**Exercise goal**: For every entry, reproduce the wording exactly and omit any image it holds.

Collected data entries
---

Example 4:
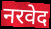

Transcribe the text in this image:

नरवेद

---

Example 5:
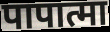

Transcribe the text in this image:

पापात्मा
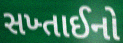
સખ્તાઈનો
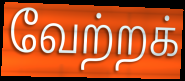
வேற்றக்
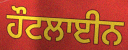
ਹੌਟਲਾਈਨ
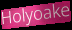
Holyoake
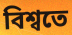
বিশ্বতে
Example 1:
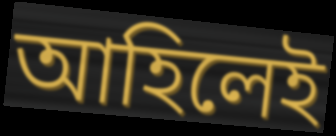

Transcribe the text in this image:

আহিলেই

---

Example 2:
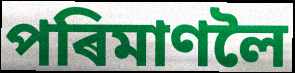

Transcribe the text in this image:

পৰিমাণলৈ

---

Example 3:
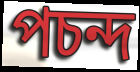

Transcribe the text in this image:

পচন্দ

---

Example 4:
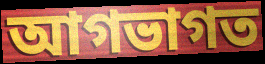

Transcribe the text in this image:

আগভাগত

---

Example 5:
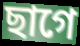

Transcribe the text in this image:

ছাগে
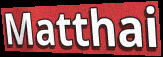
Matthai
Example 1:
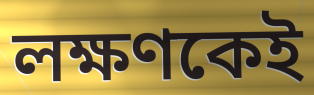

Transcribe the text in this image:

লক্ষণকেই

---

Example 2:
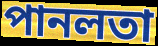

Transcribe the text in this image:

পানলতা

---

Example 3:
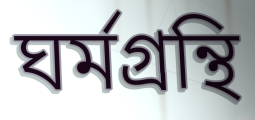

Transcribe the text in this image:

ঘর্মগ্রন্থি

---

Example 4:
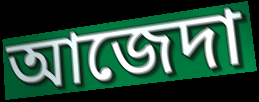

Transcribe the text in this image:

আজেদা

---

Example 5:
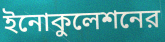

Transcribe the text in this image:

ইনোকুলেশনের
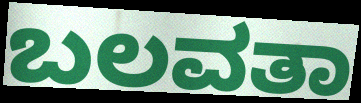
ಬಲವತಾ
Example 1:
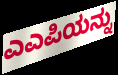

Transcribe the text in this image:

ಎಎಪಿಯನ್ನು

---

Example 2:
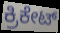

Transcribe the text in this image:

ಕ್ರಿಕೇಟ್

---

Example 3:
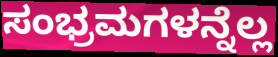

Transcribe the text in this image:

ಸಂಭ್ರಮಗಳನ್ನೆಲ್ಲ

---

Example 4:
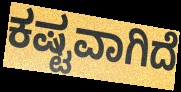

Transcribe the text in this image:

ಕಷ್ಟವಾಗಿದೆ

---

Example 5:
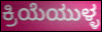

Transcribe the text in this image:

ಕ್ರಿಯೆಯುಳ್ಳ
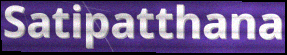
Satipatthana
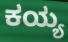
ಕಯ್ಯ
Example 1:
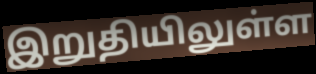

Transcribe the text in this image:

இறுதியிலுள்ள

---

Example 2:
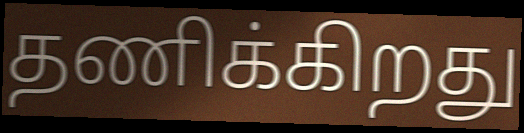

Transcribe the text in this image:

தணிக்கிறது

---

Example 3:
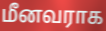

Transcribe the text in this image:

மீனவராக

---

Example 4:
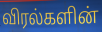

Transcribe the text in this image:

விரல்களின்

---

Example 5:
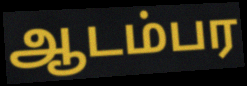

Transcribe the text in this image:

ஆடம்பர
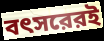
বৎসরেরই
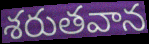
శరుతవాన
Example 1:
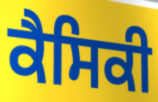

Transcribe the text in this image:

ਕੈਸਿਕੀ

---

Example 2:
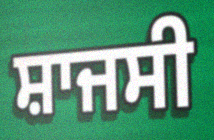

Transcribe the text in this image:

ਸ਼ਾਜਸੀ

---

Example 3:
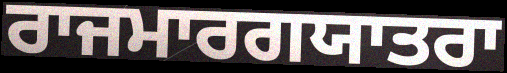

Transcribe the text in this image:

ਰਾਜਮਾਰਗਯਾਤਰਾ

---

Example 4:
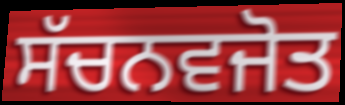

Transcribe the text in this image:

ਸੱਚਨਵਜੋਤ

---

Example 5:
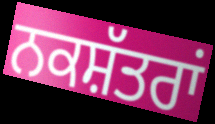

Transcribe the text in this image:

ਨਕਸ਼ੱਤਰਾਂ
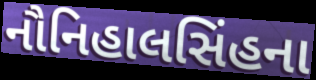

**Final answer**:
---

Example 4:

Transcribe the text in this image:

नरवेद

---

Example 5:

Transcribe the text in this image:

पापात्मा
સખ્તાઈનો
வேற்றக்
ਹੌਟਲਾਈਨ
Holyoake
বিশ্বতে
Example 1:

Transcribe the text in this image:

আহিলেই

---

Example 2:

Transcribe the text in this image:

পৰিমাণলৈ

---

Example 3:

Transcribe the text in this image:

পচন্দ

---

Example 4:

Transcribe the text in this image:

আগভাগত

---

Example 5:

Transcribe the text in this image:

ছাগে
Matthai
Example 1:

Transcribe the text in this image:

লক্ষণকেই

---

Example 2:

Transcribe the text in this image:

পানলতা

---

Example 3:

Transcribe the text in this image:

ঘর্মগ্রন্থি

---

Example 4:

Transcribe the text in this image:

আজেদা

---

Example 5:

Transcribe the text in this image:

ইনোকুলেশনের
ಬಲವತಾ
Example 1:

Transcribe the text in this image:

ಎಎಪಿಯನ್ನು

---

Example 2:

Transcribe the text in this image:

ಕ್ರಿಕೇಟ್

---

Example 3:

Transcribe the text in this image:

ಸಂಭ್ರಮಗಳನ್ನೆಲ್ಲ

---

Example 4:

Transcribe the text in this image:

ಕಷ್ಟವಾಗಿದೆ

---

Example 5:

Transcribe the text in this image:

ಕ್ರಿಯೆಯುಳ್ಳ
Satipatthana
ಕಯ್ಯ
Example 1:

Transcribe the text in this image:

இறுதியிலுள்ள

---

Example 2:

Transcribe the text in this image:

தணிக்கிறது

---

Example 3:

Transcribe the text in this image:

மீனவராக

---

Example 4:

Transcribe the text in this image:

விரல்களின்

---

Example 5:

Transcribe the text in this image:

ஆடம்பர
বৎসরেরই
శరుతవాన
Example 1:

Transcribe the text in this image:

ਕੈਸਿਕੀ

---

Example 2:

Transcribe the text in this image:

ਸ਼ਾਜਸੀ

---

Example 3:

Transcribe the text in this image:

ਰਾਜਮਾਰਗਯਾਤਰਾ

---

Example 4:

Transcribe the text in this image:

ਸੱਚਨਵਜੋਤ

---

Example 5:

Transcribe the text in this image:

ਨਕਸ਼ੱਤਰਾਂ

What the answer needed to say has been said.